Pihak-pihak yang berkepentingan dalam proses AMDAL adalah Pemerintah, pemrakarsa,
masyarakat yang berkepentingan. Peran masing-masing pemangku kepentingan tersebut secara
lebih lengkap adalah sebagai berikut:
Pemerintah:
Pemerintah berkewajiban memberikan keputusan apakah suatu rencana kegiatan layak atau tidak
layak lingkungan. Keputusan kelayakan lingkungan ini dimaksudkan untuk melindungi
kepentingan rakyat dan kesesuaian dengan kebijakan pembangunan berkelanjutan. Untuk
mengambil keputusan, pemerintah memerlukan informasi yang dapat dipertanggungjawabkan,
baik yang berasal dan pemilik kegiatan/pemrakarsa maupun dari pihak-pihak lain yang
berkepentingan. Informasi tersebut disusun secara sistematis dalam dokumen AMDAL. Dokumen
ini dinilai oleh Komisi Penilai AMDAL untuk menentukan apakah informasi yang terdapat
didalamnya telah dapat digunakan untuk pengambilan keputusan dan untuk menilai apakah
rencana kegiatan tersebut dapat dinyatakan layak atau tidak layak berdasarkan suatu kriteria
kelayakan lingkungan yang telah ditetapkan oleh Peraturan Pemerintah.
Pemrakarsa:
Orang atau badan hukum yang bertanggung jawab atas suatu rencana usaha dan atau kegiatan yang
akan dilaksanakan. Pemrakarsa inilah yang berkewajiban melaksanakan kajian AMDAL.
Meskipun pemrakarsa dapat menunjuk pihak lain (seperti konsultan lingkungan hidup) untuk
membantu melaksanakan kajian AMDAL, namun tanggung jawab terhadap hasil kajian dan
pelaksanaan ketentuan-ketentuan AMDAL tetap di tangan pemrakarsa kegiatan.
Masyarakat yang Berkepentingan
Masyarakat yang berkepentingan adalah masyarakat yang terpengaruh oleh segala bentuk
keputusan dalam proses AMDAL. Masyarakat mempunyai kedudukan yang sangat penting dalam
AMDAL yang setara dengan kedudukan pihak-pihak lain yang terlibat dalam AMDAL. Di dalam
kajian AMDAL, masyarakat bukan obyek kajian namun merupakan subyek yang ikut serta dalam
proses pengambilan keputusan tentang hal-hal yang berkaitan dengan AMDAL. Dalam proses ini
masyarakat menyampaikan aspirasi,kebutuhan, nilai-nilai yang dimiliki masyarakat dan usulan-
usulan penyelesaian masalah untuk memperoleh keputusan terbaik.

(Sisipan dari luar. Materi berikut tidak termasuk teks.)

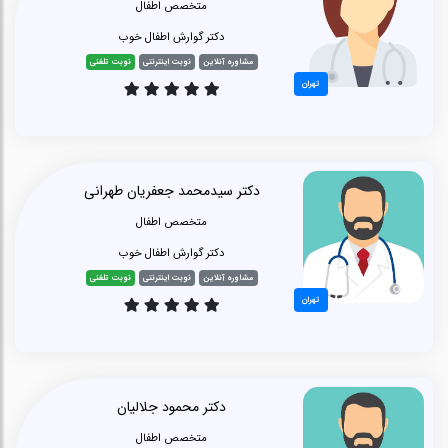
متخصص اطفال
دکتر گوارش اطفال خوب
مشاوره آنلاین
نوبت اینترنتی
نوبت تلفنی
تهران
دکتر سیدمحمد جعفریان طهرانی
متخصص اطفال
دکتر گوارش اطفال خوب
مشاوره آنلاین
نوبت اینترنتی
نوبت تلفنی
تهران
دکتر محمود جلالیان
متخصص اطفال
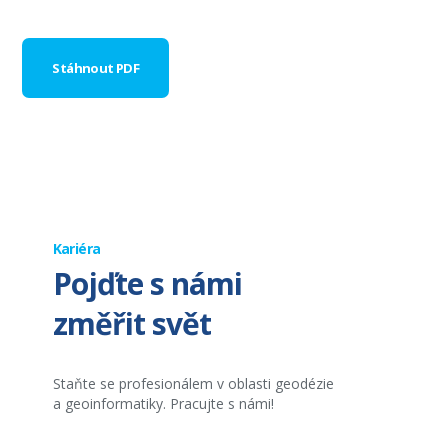
Stáhnout PDF
Kariéra
Pojďte s námi
změřit svět
Staňte se profesionálem v oblasti geodézie
a geoinformatiky. Pracujte s námi!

Dalam proses AMDAL masyarakat dibedakan menjadi dua kategori, yaitu;
Masyarakat terkena dampak: masyarakat yang akan merasakan dampak dan adanya rencana
kegiatan (orang atau kelompok yang diuntungkan(beneficiary groups), dan orang atau kelompok
yang dirugikan (at-risk groups)
Masyarakat Pemerhati: masyarakat yang tidak terkena dampak dari suatu rencana kegiatan, tetapi
mempunyai perhatianterhadap kegiatan maupun dampak-dampak lingkungan yang ditimbulkan.